→ **Ejercicios propuestos**:
A - Responde a estas preguntas sobre el texto del gourmet español en China:
(i) Según el subtítulo, ¿qué celebra el Día Mundial del Dim Sum?
(ii) ¿Qué institución hizo la invitación para el viaje a China?
(iii) ¿Con qué dos adjetivos se describe al público tras la experiencia?
B - Prosigue el texto sobre el gourmet español en China a partir de su última frase.

Tribulaciones de un gourmet español en China

El Día Mundial del Dim Sum celebra estas empanadillas ligeras con formas diversas y rellenos variados

Tribulaciones de un gourmet español en China

Los populares 'dim sum' chinos. | Archivo

Vengo de pasar unos días en China. No viajé con Sánchez en el avión oficial, como bromean algunos de mis amigos. Y eso que habría supuesto un ahorro para las arcas del Estado. Fui invitado por el Instituto Cervantes para evangelizar a este pueblo fascinante sobre las bondades del vino español. Y, tras la experiencia, puedo asegurar que es un público altamente receptivo y sediento.

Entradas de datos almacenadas
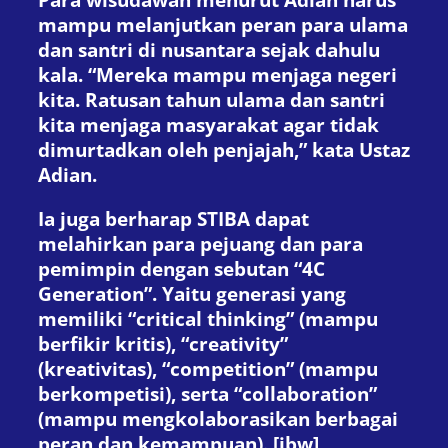
mampu melanjutkan peran para ulama
dan santri di nusantara sejak dahulu
kala. “Mereka mampu menjaga negeri
kita. Ratusan tahun ulama dan santri
kita menjaga masyarakat agar tidak
dimurtadkan oleh penjajah,” kata Ustaz
Adian.
Ia juga berharap STIBA dapat
melahirkan para pejuang dan para
pemimpin dengan sebutan “4C
Generation”. Yaitu generasi yang
memiliki “critical thinking” (mampu
berfikir kritis), “creativity”
(kreativitas), “competition” (mampu
berkompetisi), serta “collaboration”
(mampu mengkolaborasikan berbagai
peran dan kemampuan). [ibw]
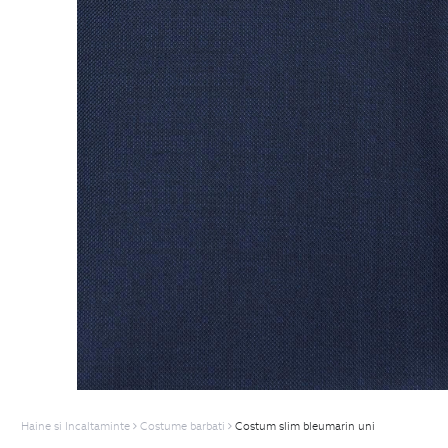
Haine si Incaltaminte
Costume barbati
Costum slim bleumarin uni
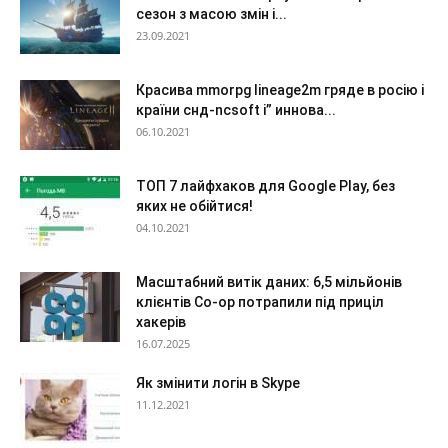
сезон з масою змін і...
23.09.2021
Красива mmorpg lineage2m гряде в росію і
країни снд-ncsoft і” иннова...
06.10.2021
ТОП 7 лайфхаков для Google Play, без
яких не обійтися!
04.10.2021
Масштабний витік даних: 6,5 мільйонів
клієнтів Co-op потрапили під приціл
хакерів
16.07.2025
Як змінити логін в Skype
11.12.2021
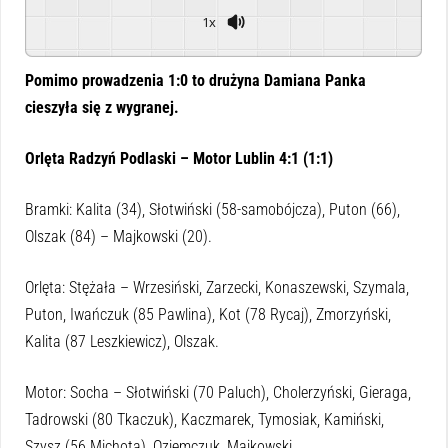
1x
Powered By
GSpeech
Pomimo prowadzenia 1:0 to drużyna Damiana Panka
cieszyła się z wygranej.
Orlęta Radzyń Podlaski – Motor Lublin 4:1 (1:1)
Bramki: Kalita (34), Słotwiński (58-samobójcza), Puton (66),
Olszak (84) – Majkowski (20).
Orlęta: Stężała – Wrzesiński, Zarzecki, Konaszewski, Szymala,
Puton, Iwańczuk (85 Pawlina), Kot (78 Rycaj), Zmorzyński,
Kalita (87 Leszkiewicz), Olszak.
Motor: Socha – Słotwiński (70 Paluch), Cholerzyński, Gieraga,
Tadrowski (80 Tkaczuk), Kaczmarek, Tymosiak, Kamiński,
Szysz (56 Michota), Oziemczuk, Majkowski.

→ **Soluciones**:
A -
(i) Celebra estas empanadillas ligeras con formas diversas y rellenos variados.
(ii) El Instituto Cervantes.
(iii) Altamente receptivo y sediento.

B -
De vuelta a casa, descubro que el 26 de septiembre es el Día Mundial del Dim Sum, que ha sido uno de mis alimentos fetiches durante esta semana de correrías por Pekín y Shanghai. O sea que las distintas cocinas de este país inabarcable –que cualquier día la Unesco declarará Patrimonio Inmaterial de la Humanidad– parecen perseguirme allá donde vaya, empezando por estos deliciosos tentempiés.

Los dim sum o dumplings, como los llaman en inglés, son unas empanadillas ligeras, elaboradas con harina de trigo o arroz, con formas diversas y rellenos variados (carne picada, marisco, verduras), que pueden llegar a la mesa fritas, marcadas a la plancha o bien dentro de unos simpáticos cestillos de bambú en los que han sido previamente cocidas al vapor. Se mojan, al gusto de cada cual, en una salsa que lleva vinagre de arroz, soja, aceite de chile, ajo picado, jengibre rallado y acaso semillas de sésamo tostadas. Y se disfrutan sin el menor protocolo, en mesas familiares o de alegres pandillas (generalmente masculinas).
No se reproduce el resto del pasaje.